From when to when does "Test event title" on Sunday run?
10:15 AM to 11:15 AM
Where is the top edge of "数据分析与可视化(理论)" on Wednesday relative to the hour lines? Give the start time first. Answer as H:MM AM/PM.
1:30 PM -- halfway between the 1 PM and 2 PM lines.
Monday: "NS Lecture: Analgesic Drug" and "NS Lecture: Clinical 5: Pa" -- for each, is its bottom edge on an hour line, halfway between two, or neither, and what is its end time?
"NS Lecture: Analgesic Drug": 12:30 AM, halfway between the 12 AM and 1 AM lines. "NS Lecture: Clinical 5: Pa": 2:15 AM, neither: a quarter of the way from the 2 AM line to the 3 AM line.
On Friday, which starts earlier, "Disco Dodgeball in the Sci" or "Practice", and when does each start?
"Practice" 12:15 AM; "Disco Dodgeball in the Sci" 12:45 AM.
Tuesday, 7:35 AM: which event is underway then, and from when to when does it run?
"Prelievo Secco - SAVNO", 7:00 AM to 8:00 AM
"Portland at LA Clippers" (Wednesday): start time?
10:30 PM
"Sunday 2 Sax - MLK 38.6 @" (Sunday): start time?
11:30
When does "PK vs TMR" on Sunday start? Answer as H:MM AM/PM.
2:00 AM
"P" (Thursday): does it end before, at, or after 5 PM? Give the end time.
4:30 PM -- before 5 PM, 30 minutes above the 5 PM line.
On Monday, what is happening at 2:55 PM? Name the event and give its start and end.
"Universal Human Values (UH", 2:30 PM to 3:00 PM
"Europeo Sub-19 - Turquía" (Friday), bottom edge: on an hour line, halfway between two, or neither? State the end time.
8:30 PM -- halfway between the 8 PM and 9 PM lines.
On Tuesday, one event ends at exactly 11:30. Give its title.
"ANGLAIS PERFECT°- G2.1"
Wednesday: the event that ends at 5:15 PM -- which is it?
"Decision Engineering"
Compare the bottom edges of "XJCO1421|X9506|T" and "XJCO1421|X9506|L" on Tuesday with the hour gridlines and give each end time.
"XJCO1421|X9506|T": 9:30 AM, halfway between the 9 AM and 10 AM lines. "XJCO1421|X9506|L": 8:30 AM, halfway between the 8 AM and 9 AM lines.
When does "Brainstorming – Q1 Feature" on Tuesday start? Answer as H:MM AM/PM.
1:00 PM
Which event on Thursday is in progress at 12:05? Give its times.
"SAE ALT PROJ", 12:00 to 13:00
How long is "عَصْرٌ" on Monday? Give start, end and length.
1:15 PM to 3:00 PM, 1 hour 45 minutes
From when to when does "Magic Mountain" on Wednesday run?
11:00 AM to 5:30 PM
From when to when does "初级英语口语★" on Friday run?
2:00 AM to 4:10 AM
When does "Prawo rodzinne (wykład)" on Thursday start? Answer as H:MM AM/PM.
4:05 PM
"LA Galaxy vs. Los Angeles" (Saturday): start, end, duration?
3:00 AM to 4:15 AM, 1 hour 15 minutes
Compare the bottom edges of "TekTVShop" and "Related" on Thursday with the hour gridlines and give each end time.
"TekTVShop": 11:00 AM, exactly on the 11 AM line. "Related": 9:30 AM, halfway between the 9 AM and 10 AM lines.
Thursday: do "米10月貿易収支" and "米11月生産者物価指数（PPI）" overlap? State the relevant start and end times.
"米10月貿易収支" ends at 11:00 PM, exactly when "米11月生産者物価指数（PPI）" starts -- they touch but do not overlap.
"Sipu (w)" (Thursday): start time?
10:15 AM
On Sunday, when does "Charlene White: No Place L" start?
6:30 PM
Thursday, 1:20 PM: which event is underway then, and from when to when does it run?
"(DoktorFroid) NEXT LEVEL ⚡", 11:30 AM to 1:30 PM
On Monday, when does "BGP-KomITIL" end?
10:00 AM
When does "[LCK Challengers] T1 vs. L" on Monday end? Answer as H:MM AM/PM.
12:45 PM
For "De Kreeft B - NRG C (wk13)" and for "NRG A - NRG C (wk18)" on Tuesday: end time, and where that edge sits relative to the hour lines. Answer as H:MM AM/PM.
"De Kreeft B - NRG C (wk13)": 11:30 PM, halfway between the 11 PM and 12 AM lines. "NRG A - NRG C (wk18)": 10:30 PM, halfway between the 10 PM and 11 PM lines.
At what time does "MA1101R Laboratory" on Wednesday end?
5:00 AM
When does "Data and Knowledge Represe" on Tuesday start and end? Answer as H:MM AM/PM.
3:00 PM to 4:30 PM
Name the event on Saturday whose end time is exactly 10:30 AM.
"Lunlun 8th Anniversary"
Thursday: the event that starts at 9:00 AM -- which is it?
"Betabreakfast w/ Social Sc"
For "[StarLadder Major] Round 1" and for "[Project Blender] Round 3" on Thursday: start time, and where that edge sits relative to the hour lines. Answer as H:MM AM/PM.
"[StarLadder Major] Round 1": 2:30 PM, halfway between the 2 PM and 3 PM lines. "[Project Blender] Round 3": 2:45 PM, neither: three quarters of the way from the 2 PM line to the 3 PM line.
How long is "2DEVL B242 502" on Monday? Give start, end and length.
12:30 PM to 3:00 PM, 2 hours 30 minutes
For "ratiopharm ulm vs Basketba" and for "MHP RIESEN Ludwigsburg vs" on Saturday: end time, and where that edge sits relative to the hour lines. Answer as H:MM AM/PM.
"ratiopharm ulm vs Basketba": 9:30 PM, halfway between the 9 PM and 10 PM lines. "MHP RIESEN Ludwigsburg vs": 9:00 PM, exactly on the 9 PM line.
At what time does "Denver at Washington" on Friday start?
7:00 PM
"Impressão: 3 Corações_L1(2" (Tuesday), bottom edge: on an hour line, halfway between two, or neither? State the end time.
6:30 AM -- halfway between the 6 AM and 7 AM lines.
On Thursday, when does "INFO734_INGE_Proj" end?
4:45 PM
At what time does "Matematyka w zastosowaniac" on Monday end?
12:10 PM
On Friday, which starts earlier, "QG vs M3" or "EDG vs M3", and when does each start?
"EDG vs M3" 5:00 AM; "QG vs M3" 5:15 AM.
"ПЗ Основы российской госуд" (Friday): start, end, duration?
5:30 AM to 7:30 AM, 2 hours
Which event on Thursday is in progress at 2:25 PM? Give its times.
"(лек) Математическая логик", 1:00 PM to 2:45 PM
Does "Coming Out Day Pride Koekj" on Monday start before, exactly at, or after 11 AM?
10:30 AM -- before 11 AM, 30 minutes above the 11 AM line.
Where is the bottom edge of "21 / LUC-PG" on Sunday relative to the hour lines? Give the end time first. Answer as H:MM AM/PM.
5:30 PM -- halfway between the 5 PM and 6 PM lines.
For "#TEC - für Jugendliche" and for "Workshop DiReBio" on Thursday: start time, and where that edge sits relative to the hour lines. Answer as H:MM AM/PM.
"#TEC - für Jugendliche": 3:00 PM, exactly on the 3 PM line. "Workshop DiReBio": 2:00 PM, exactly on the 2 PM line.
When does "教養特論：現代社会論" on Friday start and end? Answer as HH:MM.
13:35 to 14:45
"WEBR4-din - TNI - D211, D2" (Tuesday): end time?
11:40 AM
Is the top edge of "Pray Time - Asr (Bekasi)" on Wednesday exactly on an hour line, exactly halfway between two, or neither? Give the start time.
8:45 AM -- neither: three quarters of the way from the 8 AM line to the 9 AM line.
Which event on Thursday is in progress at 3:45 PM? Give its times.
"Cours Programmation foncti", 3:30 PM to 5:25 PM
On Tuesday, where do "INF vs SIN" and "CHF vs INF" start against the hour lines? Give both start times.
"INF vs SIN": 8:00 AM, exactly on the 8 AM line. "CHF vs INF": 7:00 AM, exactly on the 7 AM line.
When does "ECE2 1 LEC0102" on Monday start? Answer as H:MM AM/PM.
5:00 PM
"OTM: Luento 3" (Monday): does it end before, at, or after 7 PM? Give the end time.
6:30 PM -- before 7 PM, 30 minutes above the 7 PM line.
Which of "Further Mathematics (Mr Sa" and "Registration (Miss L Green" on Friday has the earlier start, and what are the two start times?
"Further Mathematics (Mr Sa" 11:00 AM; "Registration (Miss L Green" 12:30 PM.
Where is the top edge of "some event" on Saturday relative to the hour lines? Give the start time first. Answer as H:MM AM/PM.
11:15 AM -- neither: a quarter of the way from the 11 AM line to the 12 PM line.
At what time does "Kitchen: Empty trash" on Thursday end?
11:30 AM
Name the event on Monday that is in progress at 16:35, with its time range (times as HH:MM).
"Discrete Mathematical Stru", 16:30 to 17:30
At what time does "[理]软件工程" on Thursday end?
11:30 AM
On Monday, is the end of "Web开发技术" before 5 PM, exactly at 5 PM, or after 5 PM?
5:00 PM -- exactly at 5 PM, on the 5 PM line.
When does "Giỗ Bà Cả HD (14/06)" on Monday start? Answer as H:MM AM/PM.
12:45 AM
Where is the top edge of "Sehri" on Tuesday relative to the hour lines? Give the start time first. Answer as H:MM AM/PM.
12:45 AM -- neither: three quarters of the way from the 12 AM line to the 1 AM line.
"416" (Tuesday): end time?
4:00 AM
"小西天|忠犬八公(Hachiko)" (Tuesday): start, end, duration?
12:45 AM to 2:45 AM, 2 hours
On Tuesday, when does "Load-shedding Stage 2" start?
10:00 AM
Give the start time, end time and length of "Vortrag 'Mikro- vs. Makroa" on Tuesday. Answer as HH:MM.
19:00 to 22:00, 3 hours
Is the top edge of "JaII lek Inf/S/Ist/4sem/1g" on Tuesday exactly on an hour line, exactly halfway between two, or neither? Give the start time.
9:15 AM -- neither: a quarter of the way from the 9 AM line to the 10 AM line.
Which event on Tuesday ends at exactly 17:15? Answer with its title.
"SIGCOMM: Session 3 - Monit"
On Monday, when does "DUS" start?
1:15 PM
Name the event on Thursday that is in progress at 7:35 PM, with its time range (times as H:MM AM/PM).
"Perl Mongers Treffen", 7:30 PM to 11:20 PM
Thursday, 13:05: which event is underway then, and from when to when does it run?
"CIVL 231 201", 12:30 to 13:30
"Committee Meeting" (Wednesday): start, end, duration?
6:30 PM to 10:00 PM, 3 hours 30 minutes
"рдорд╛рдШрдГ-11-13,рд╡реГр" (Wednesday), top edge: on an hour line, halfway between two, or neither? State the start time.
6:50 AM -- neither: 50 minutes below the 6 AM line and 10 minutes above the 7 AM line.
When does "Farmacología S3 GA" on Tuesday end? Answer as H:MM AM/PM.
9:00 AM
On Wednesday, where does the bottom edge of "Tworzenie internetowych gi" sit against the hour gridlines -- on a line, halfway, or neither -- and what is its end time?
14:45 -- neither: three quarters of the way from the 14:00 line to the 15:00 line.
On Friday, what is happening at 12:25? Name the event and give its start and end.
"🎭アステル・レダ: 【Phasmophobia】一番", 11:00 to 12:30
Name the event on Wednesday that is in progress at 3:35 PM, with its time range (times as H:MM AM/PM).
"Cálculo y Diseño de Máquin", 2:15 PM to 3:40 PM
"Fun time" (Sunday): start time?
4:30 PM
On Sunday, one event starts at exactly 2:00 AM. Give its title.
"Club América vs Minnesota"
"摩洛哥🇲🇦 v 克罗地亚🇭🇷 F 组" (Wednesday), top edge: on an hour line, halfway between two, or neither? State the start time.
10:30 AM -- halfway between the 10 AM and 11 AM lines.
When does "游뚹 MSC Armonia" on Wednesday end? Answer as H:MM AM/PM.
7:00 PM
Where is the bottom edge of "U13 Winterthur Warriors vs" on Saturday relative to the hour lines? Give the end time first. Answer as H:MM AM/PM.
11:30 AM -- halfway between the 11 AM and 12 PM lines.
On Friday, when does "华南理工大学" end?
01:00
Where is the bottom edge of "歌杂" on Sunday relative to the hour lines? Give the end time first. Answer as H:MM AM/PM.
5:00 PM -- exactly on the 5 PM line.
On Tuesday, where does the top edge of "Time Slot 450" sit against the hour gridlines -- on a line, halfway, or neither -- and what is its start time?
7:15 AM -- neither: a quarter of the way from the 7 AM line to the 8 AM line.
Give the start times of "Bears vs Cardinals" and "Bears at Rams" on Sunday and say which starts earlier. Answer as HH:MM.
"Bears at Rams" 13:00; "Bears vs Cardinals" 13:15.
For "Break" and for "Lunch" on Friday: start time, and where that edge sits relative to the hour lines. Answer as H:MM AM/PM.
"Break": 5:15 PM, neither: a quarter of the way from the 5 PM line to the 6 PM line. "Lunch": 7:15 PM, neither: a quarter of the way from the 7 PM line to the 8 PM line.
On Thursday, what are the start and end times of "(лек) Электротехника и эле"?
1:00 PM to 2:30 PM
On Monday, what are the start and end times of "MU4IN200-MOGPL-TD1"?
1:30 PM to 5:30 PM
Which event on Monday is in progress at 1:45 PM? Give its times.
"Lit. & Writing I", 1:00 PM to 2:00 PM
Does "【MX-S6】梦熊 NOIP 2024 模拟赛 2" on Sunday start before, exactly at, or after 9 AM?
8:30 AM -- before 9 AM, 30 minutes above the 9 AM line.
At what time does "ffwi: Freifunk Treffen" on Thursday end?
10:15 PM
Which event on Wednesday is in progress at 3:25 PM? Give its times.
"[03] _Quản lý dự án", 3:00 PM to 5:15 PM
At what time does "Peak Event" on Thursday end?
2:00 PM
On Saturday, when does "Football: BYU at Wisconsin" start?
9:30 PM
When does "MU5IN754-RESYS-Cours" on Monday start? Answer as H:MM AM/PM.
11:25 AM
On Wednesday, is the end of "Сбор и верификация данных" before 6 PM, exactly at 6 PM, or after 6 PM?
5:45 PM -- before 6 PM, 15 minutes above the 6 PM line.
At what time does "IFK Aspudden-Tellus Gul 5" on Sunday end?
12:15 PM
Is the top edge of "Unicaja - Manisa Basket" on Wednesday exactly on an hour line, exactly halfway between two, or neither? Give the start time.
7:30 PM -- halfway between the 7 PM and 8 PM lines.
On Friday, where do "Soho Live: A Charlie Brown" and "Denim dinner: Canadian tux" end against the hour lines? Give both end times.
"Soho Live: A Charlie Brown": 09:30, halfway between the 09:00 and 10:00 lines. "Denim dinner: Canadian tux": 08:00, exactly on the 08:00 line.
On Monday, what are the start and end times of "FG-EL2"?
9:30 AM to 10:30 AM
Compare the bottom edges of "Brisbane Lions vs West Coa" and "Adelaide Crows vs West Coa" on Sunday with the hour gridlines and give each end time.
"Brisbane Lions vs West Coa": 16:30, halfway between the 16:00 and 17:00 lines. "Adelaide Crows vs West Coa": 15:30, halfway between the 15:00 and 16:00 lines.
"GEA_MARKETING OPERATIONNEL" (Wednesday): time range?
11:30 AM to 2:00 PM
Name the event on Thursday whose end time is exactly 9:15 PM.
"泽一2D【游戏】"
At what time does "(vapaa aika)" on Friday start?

-------------------------

**SHORT EXERCISE**
Copy out verbatim the lines from the one containing "Thursday start? Answer as H:MM AM/PM." through the one containing "11:00 AM, exactly", including both of those lines.

**SOLUTION FOR THIS PROBLEM**
When does "Prawo rodzinne (wykład)" on Thursday start? Answer as H:MM AM/PM.
4:05 PM
"LA Galaxy vs. Los Angeles" (Saturday): start, end, duration?
3:00 AM to 4:15 AM, 1 hour 15 minutes
Compare the bottom edges of "TekTVShop" and "Related" on Thursday with the hour gridlines and give each end time.
"TekTVShop": 11:00 AM, exactly on the 11 AM line. "Related": 9:30 AM, halfway between the 9 AM and 10 AM lines.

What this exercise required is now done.